More than simply cultural awareness, cultural safety takes a holistic approach to providing a safe healthcare environment and has regard for the physical, mental, social, spiritual and cultural needs of the patient and the community.
Cultural safety is a prerequisite of improving health outcomes for Aboriginal people, says Calvary Mater Newcastle’s director of mission, Mary Ringstad.
“We conducted a major cultural safety audit a few years ago and have been working to a plan ever since,” says Ms Ringstad.
“From the audit, we found there was a perception of Calvary Mater Newcastle as ‘white, private and Catholic’. So there were significant concerns that we needed to understand and address.
“We are working to change those perceptions so that Aboriginal people who need our services feel safe to access them and feel comfortable and safe in our care.”
Employing an Aboriginal health liaison officer to support Aboriginal patients and families has been a critical outcome from the audit.
Margaret Whitson, a proud Kamilaroi woman, has been in the role for 18 months, providing advocacy, education, emotional, practical, social and welfare support, as well as ensuring referrals and links are made to appropriate community support programs and services.
Ms Whitson works with non-Aboriginal staff to enhance their understanding, including orientation sessions for new clinical and non-clinical staff; and to support Aboriginal staff through yarn-ups and other initiatives.

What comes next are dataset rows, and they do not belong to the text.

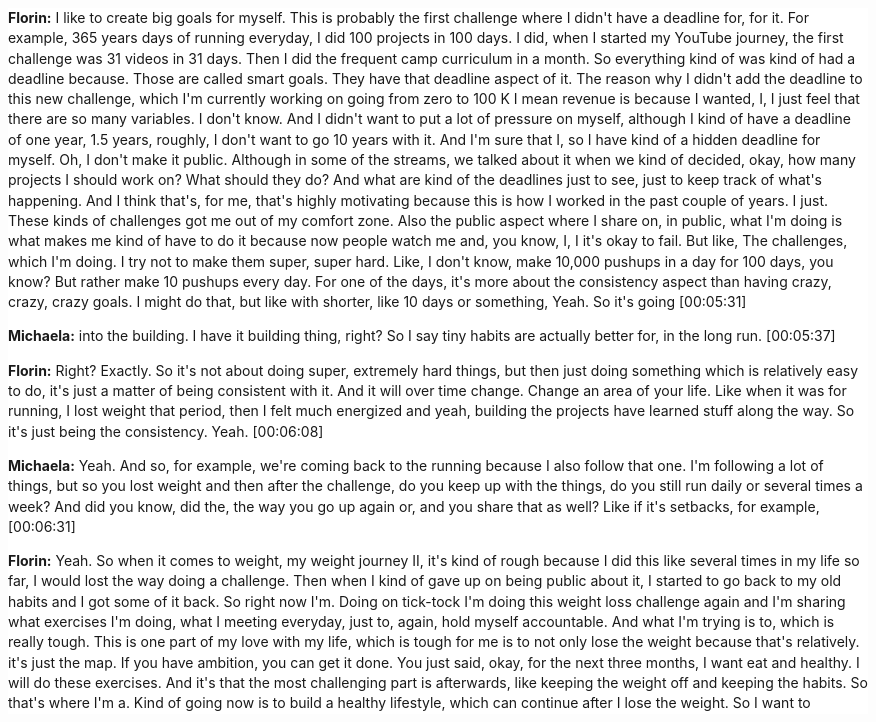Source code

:**Florin:**  I like to create big goals for myself. This is probably the first 
challenge where I didn't have a deadline for, for it. For example, 365 years 
days of running everyday, I did 100 projects in 100 days. I did, when I started 
my YouTube journey, the first challenge was 31 videos in 31 days. Then I did the 
frequent camp curriculum in a month.
So everything kind of was kind of had a deadline because. Those are called smart 
goals. They have that deadline aspect of it. The reason why I didn't add the 
deadline to this new challenge, which I'm currently working on going from zero 
to 100 K I mean revenue is because I wanted, I, I just feel that there are so 
many variables.
I don't know. And I didn't want to put a lot of pressure on myself, although I 
kind of have a deadline of one year, 1.5 years, roughly, I don't want to go 10 
years with it. And I'm sure that I, so I have kind of a hidden deadline for 
myself. Oh, I don't make it public. Although in some of the streams, we talked 
about it when we kind of decided, okay, how many projects I should work on?
What should they do? And what are kind of the deadlines just to see, just to 
keep track of what's happening. And I think that's, for me, that's highly 
motivating because this is how I worked in the past couple of years. I just. 
These kinds of challenges got me out of my comfort zone. Also the public aspect 
where I share on, in public, what I'm doing is what makes me kind of have to do 
it because now people watch me and, you know, I, I it's okay to fail.
But like, The challenges, which I'm doing. I try not to make them super, super 
hard. Like, I don't know, make 10,000 pushups in a day for 100 days, you know? 
But rather make 10 pushups every day. For one of the days, it's more about the 
consistency aspect than having crazy, crazy, crazy goals. I might do that, but 
like with shorter, like 10 days or something, Yeah.
So it's going 
[00:05:31] 

**Michaela:**    into the building. I have it building thing, right? So I say tiny 
habits are actually better for, in the long run. 
[00:05:37]

**Florin:**  Right? Exactly. So it's not about doing super, extremely hard 
things, but then just doing something which is relatively easy to do, it's just 
a matter of being consistent with it.
And it will over time change. Change an area of your life. Like when it was for 
running, I lost weight that period, then I felt much energized and yeah, 
building the projects have learned stuff along the way. So it's just being the 
consistency. Yeah. 
[00:06:08] 

**Michaela:**    Yeah. And so, for example, we're coming back to the running 
because I also follow that one.
I'm following a lot of things, but so you lost weight and then after the 
challenge, do you keep up with the things, do you still run daily or several 
times a week? And did you know, did the, the way you go up again or, and you 
share that as well? Like if it's setbacks, for example, 
[00:06:31]

**Florin:**  Yeah. So when it comes to weight, my weight journey II, it's kind 
of rough because I did this like several times in my life so far, I would lost 
the way doing a challenge.
Then when I kind of gave up on being public about it, I started to go back to my 
old habits and I got some of it back. So right now I'm. Doing on tick-tock I'm 
doing this weight loss challenge again and I'm sharing what exercises I'm doing, 
what I meeting everyday, just to, again, hold myself accountable.
And what I'm trying is to, which is really tough. This is one part of my love 
with my life, which is tough for me is to not only lose the weight because 
that's relatively. it's just the map. If you have ambition, you can get it done. 
You just said, okay, for the next three months, I want eat and healthy. I will 
do these exercises.
And it's that the most challenging part is afterwards, like keeping the weight 
off and keeping the habits. So that's where I'm a. Kind of going now is to build 
a healthy lifestyle, which can continue after I lose the weight. So I want to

Expanding Aboriginal representation on the hospital’s Community Advisory Council has been another step forward, and one that will help guide further change.
The chief executive of the Awabakal Aboriginal Lands Council, Robert Russell, and his counterpart at the Worimi Aboriginal Lands Council, Andrew Smith, joined the council this year, and are also part of the hospital’s Closing the Gap Collaborative Committee.
Aboriginal artworks throughout the hospital provide visual cues and an inclusive and welcoming environment.
The hospital has hosted education days for Aboriginal health workers in primary healthcare organisations and is involved in developing Aboriginal health resources and initiatives (such as the Into the Dreaming resource for people receiving palliative care, and their families).
It is also an active participant in NAIDOC and other community initiatives.
“We take every opportunity we can to partner with the community in the hope of building relationships and making changes and improvements that will help make a difference,” says Ms Ringstad.
And those other misperceptions?
Although owned by not-for-profit national care provider Calvary, Calvary Mater Newcastle provides public health services under an arrangement with Hunter New England Health Local Health District and NSW Health. As well as being the district’s major cancer care hospital, it provides a wide range of public services from emergency and intensive care to surgery and general medical services.
It is the district hospital for a large part of Newcastle and up to Port Stephens.
“We found our Catholic heritage is a comfort for some,” says Ms Ringstad. “For others however, it remains an institutional barrier. There is more for us to do.”